Let's also look at some examples from the Open English Wordnet:

So it looks like the OEWN has some ad-hoc rules for replacing those. In addition, spaces are replaced with underscores (_) and dashes (hyphens) are also used literally. The OEWN mixes shortened name-based escapes (e.g., ap for apostrophe) and hexadecimal (e.g., 003a for colon), but I'd suggest sticking to one and using established forms as in XML/HTML escapes, e.g., apos for apostrophe, so you don't need to maintain your own lookup table. Otherwise, the dash-escape-dash pattern isn't so bad, but, to avoid further collisions, you might also escape literal underscores (-lowbar-) and dashes (-dash-). In addition, only replace regular spaces with underscores; and other kinds of whitespace (tabs, non-breaking spaces, double-width spaces, newlines, etc.) get escaped.

To construct an ID, you can then:

  1. Replace disallowed ID characters with the dash-escape-dash patterns
  2. Prefix own-pt- (or some other lexicon ID followed by a dash)
  3. Append a dash and the part-of-speech

To recover the form from the ID, you do those steps in reverse.
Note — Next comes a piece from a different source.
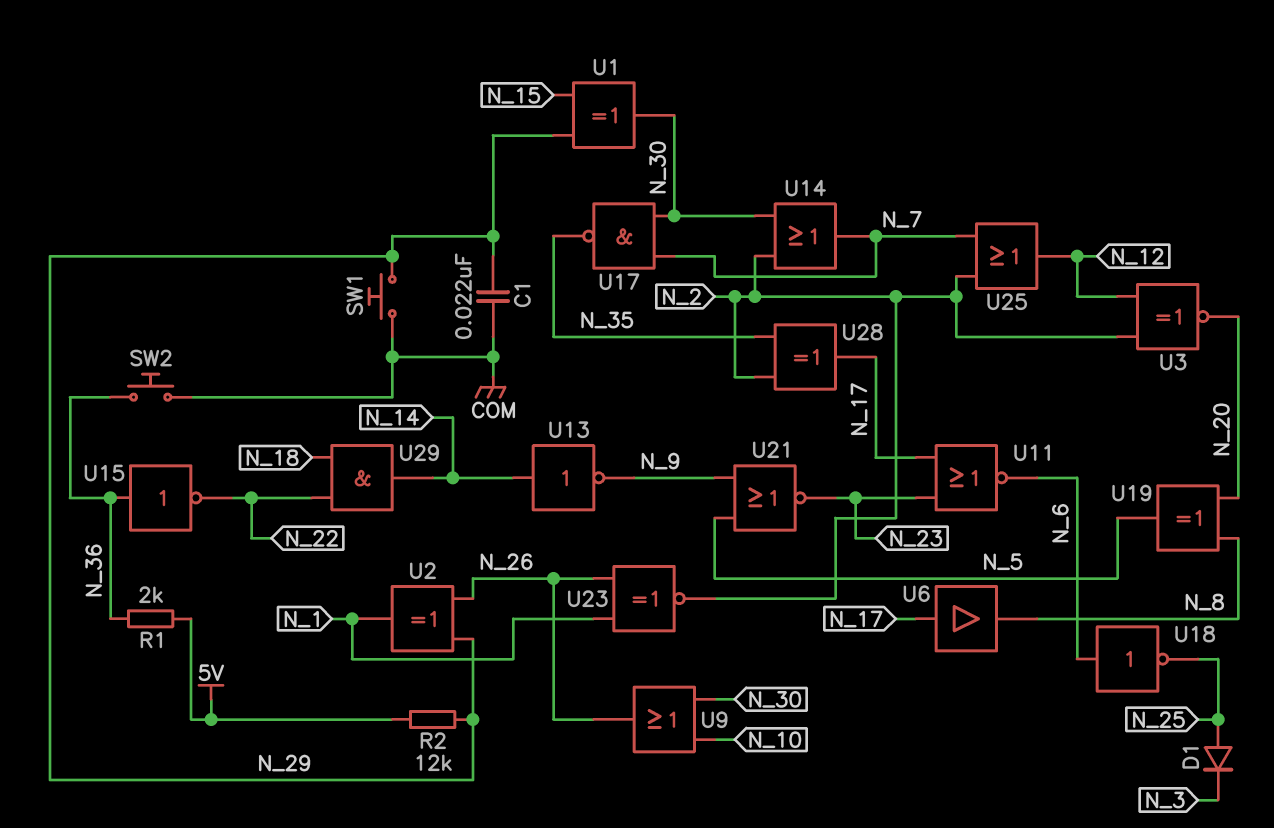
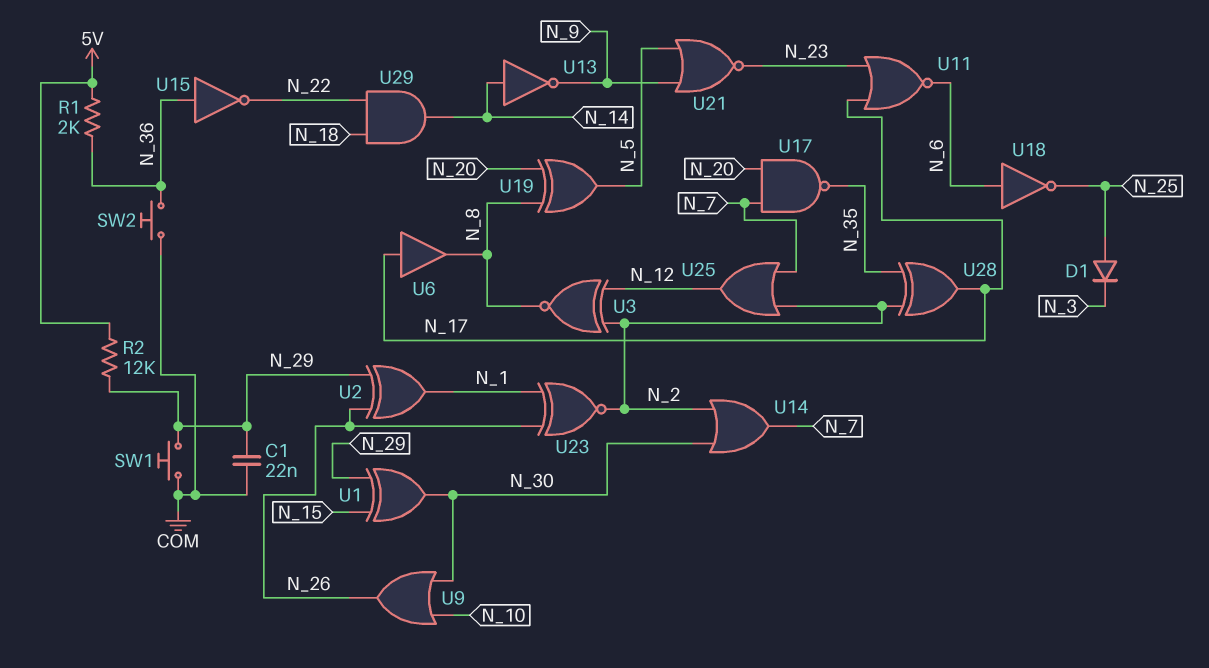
U3: XNOR (in N_2, in N_12, out N_20) -> XNOR (in N_2, in N_12, out N_8)
U17: NAND (in N_7, in N_30, out N_35) -> NAND (in N_7, in N_20, out N_35)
That is, after stripping the lexicon ID and part of speech and their dashes, all other dash characters indicate escape patterns to be unescaped.

arademaker commented 3 years ago

but it would be useful to discuss possibilities so as to develop a set of general recommendations for our schemas

This is the plan and the reason for opening the issue and ask @FredsoNerd to comment here. Of course I never considered chance the actual ID type in the schema.

Thank you for your suggestions @goodmami. I will discuss them with @FredsoNerd on how to implement.

jmccrae commented 3 years ago

As @goodmami pointed out we have some ad-hoc rules in OEWN for special characters:

https://github.com/globalwordnet/english-wordnet/blob/master/scripts/wordnet_yaml.py#L13

A less 'ad-hoc' approach is to replace them with XML character entities such as &apos;

1313ou commented 3 years ago

@FredsoNerd, I think the global word net does not have to superimpose constraints to specific word nets. However xsd:ID well-formedness is required because uniqueness and proper reference are involved. I have a problem with legacy sensekeys being promoted IDs because they are not conformant IDs because of the colon. However they can prove useful in the database and should be kept as an extra field, possibly as an extension.

arademaker commented 3 years ago

A less 'ad-hoc' approach is to replace them with XML character entities such as '

Yes, I like that idea, in line with @goodmami suggestion too. But & and ; are not allowed. So we can use -apos- as you do in OEWN or we can use another symbol that xsd:ID rules accept, maybe #apos?

goodmami commented 3 years ago

maybe #apos

The # character is also excluded punctuation. There is a small set of explicitly allowed ASCII punctuation. From the XML spec:

Note that COLON, HYPHEN-MINUS, FULL STOP (period), LOW LINE (underscore), and MIDDLE DOT are explicitly permitted.

That is, :, -, ., _, and ·. As the first character, however, only : and _ are allowed from that set. If we go with the xsd:id definition, : is also excluded, in any position. Unfortunately, the middle dot is not easy to type (at least on US keyboards), so we're really down to 3 usable ASCII punctuation characters: -, ., and _.

arademaker commented 3 years ago

One extra puzzle to me. Why xml uses begin/end marks (& and ;)? Eventually can we run into any trouble by using only s single mark in -appos-?